The use of herbal medicine remedy has been steadily increasing worldwide in recent years, as well as the search for new phytochemicals that could be potentially developed as useful drugs for the treatment of hypertrophic scar and other scar diseases . The antihypertrophic scar activity of medicinal plants results from a variety of components contained in these plants (Tables 1 and 2). Many plant extracts (Table 3) have antihypertrophic scar activity owing to their phytochemical constituents. However, more work is needed to focus on purification and identification of active components and to elucidate the roles that these play in inhibition of scars when used alone or jointly. Moreover, many of them have not been tested for their cytotoxicity to normal cells, which seriously blocks in vivo investigations. Undeniably, no toxic and side effects have been proved for some active components. For example, Genistein, which is easily obtained and commonly used for hypertrophic scar treatment, has strong pharmacological effects, with no obvious toxicity or side effects .
4. New Preparations of Medicinal Plants
A large number of extracts and compounds of medicinal plants display antiscar activity. Nevertheless, drugs are difficult to get through the stratum corneum due to the natural barrier of skin, which causes lower permeability of drugs. The oral bioavailability of drugs at the permissive dose is very low, owing to their hydrophilicity (low permeability), poor absorption, and biotransformation or compact scar tissue. The appropriate form of prepared drugs can evidently improve drug permeability, lipid solubility, skin permeability, retention ratio, release time, and cytotoxicity. Hydroxycamptothecin (HCPT) is thought to be one of the most effective components against scars. However, the poor solubility and short half-life severely limit its clinical applications . Compared with HCPT, the liposome-encapsulated HCPT (L-HCPT) can reduce epidural fibrosis by preventing the proliferation of fibroblasts in the scar tissue with longer half-life and better solubility . The application of a silicone derivative to herbal extracts can improve skin pliability and alleviate the concomitant symptoms of scars including pain and itching . However, it is extremely important to control the cytotoxicity of biomaterials for their clinical applications. Microemulsion, a transparent dispersion system, is a good vehicle for drug delivery due to its many advantages such as thermodynamic stability (long shelf life), easy formation (zero interfacial tension), low viscosity, high surface area (high solubilization capacity), and small droplet size . It has been revealed that drug-free microemulsion is a promising preparation due to inapparent cytotoxicity . The local or transdermal application of water-soluble pharmaceutical formulation may be suitable for medicinal plant extracts and compounds.

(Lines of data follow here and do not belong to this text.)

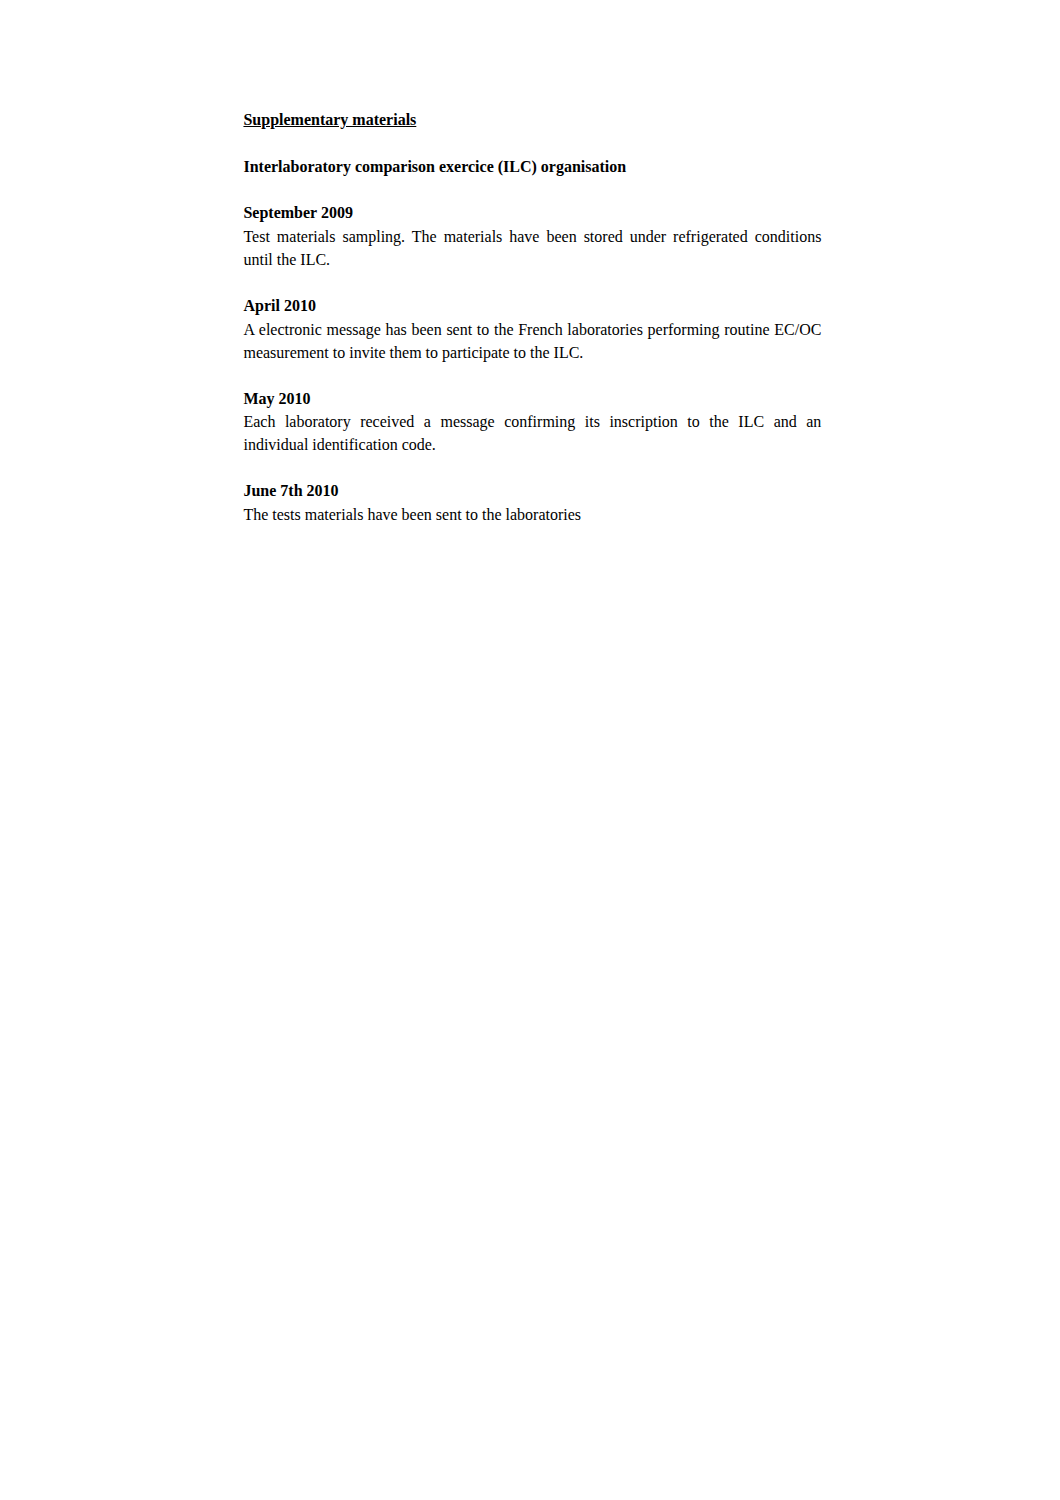Supplementary materials
Interlaboratory comparison exercice (ILC) organisation
September 2009
Test materials sampling. The materials have been stored under refrigerated conditions until the ILC.
April 2010
A electronic message has been sent to the French laboratories performing routine EC/OC measurement to invite them to participate to the ILC.
May 2010
Each laboratory received a message confirming its inscription to the ILC and an individual identification code.
June 7th 2010
The tests materials have been sent to the laboratories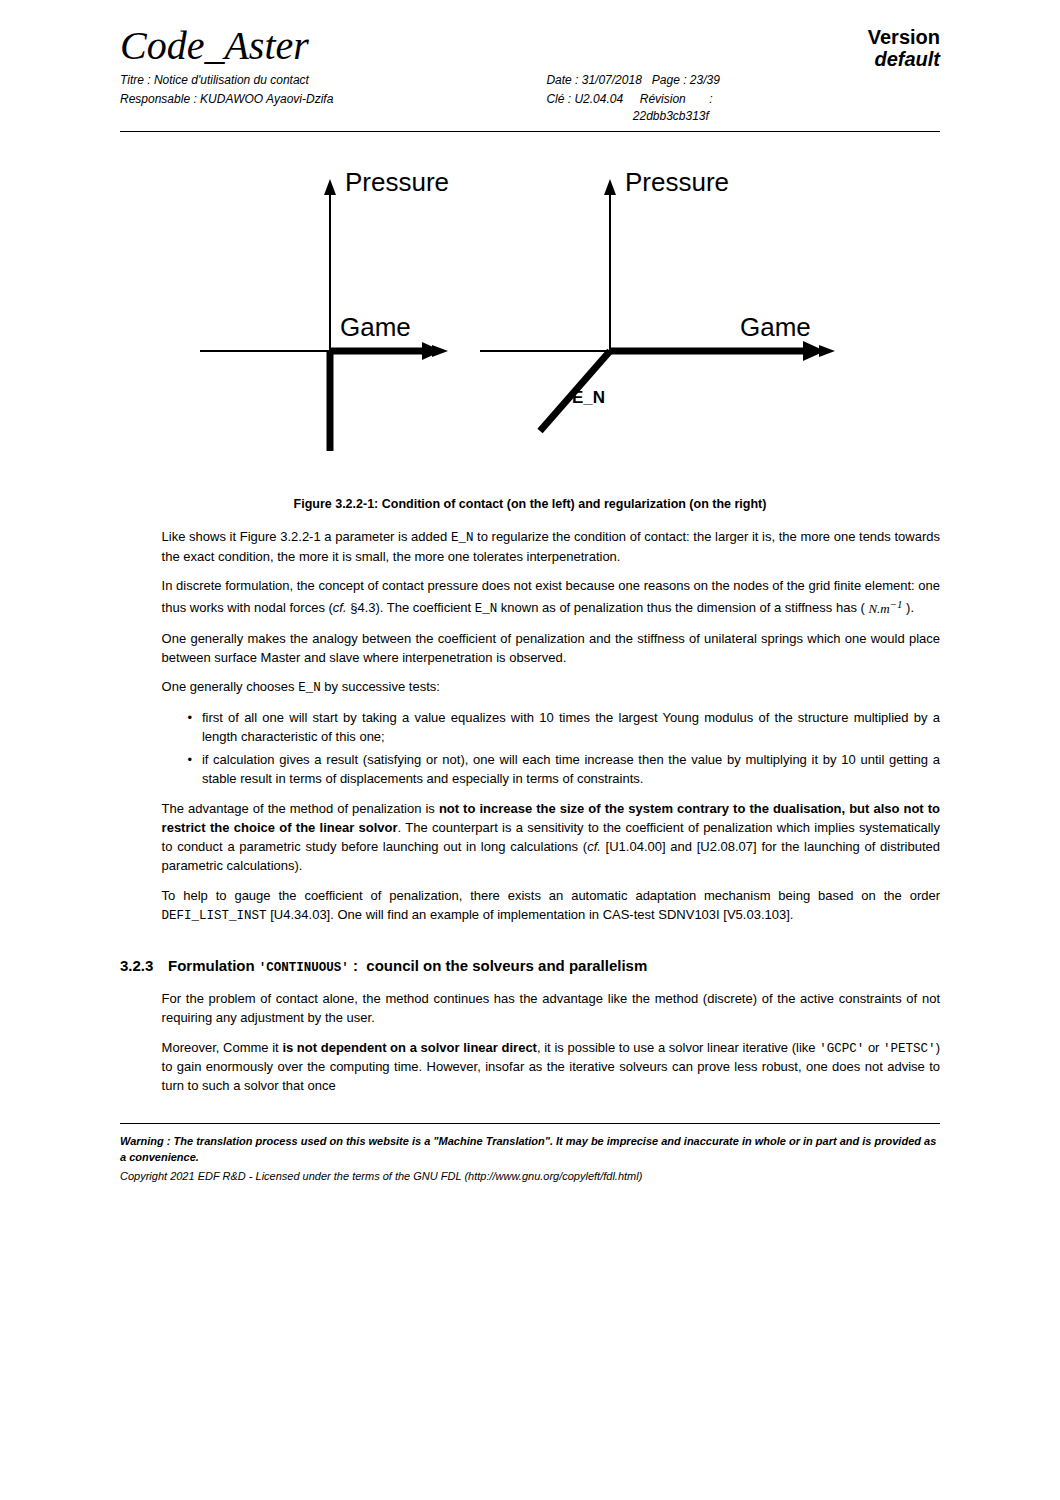Code_Aster
Version
default
| Titre : Notice d'utilisation du contact | Date : 31/07/2018 Page : 23/39 |
| Responsable : KUDAWOO Ayaovi-Dzifa | Clé : U2.04.04 Révision : 22dbb3cb313f |
Pressure Game Pressure Game E_N
Figure 3.2.2-1: Condition of contact (on the left) and regularization (on the right)
Like shows it Figure 3.2.2-1 a parameter is added E_N to regularize the condition of contact: the larger it is, the more one tends towards the exact condition, the more it is small, the more one tolerates interpenetration.
In discrete formulation, the concept of contact pressure does not exist because one reasons on the nodes of the grid finite element: one thus works with nodal forces (cf. §4.3). The coefficient E_N known as of penalization thus the dimension of a stiffness has ( N.m−1 ).
One generally makes the analogy between the coefficient of penalization and the stiffness of unilateral springs which one would place between surface Master and slave where interpenetration is observed.
One generally chooses E_N by successive tests:
first of all one will start by taking a value equalizes with 10 times the largest Young modulus of the structure multiplied by a length characteristic of this one;
if calculation gives a result (satisfying or not), one will each time increase then the value by multiplying it by 10 until getting a stable result in terms of displacements and especially in terms of constraints.
The advantage of the method of penalization is not to increase the size of the system contrary to the dualisation, but also not to restrict the choice of the linear solvor. The counterpart is a sensitivity to the coefficient of penalization which implies systematically to conduct a parametric study before launching out in long calculations (cf. [U1.04.00] and [U2.08.07] for the launching of distributed parametric calculations).
To help to gauge the coefficient of penalization, there exists an automatic adaptation mechanism being based on the order DEFI_LIST_INST [U4.34.03]. One will find an example of implementation in CAS-test SDNV103I [V5.03.103].
3.2.3 Formulation 'CONTINUOUS' : council on the solveurs and parallelism
For the problem of contact alone, the method continues has the advantage like the method (discrete) of the active constraints of not requiring any adjustment by the user.
Moreover, Comme it is not dependent on a solvor linear direct, it is possible to use a solvor linear iterative (like 'GCPC' or 'PETSC') to gain enormously over the computing time. However, insofar as the iterative solveurs can prove less robust, one does not advise to turn to such a solvor that once
Warning : The translation process used on this website is a "Machine Translation". It may be imprecise and inaccurate in whole or in part and is provided as a convenience.
Copyright 2021 EDF R&D - Licensed under the terms of the GNU FDL (http://www.gnu.org/copyleft/fdl.html)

Owing to compact scar tissue, it is necessary for the combination of natural products or crude extracts with some adjuvant as new dosage forms to increase their solubility, content, release time, uptake, and penetrability. These dosage forms include microemulsion , liposomes , solid lipid nanoparticle , and electrospun fibrous scaffolds . Improvement of drug permeation may be a promising treatment in future research on the basis of the known medicinal plants.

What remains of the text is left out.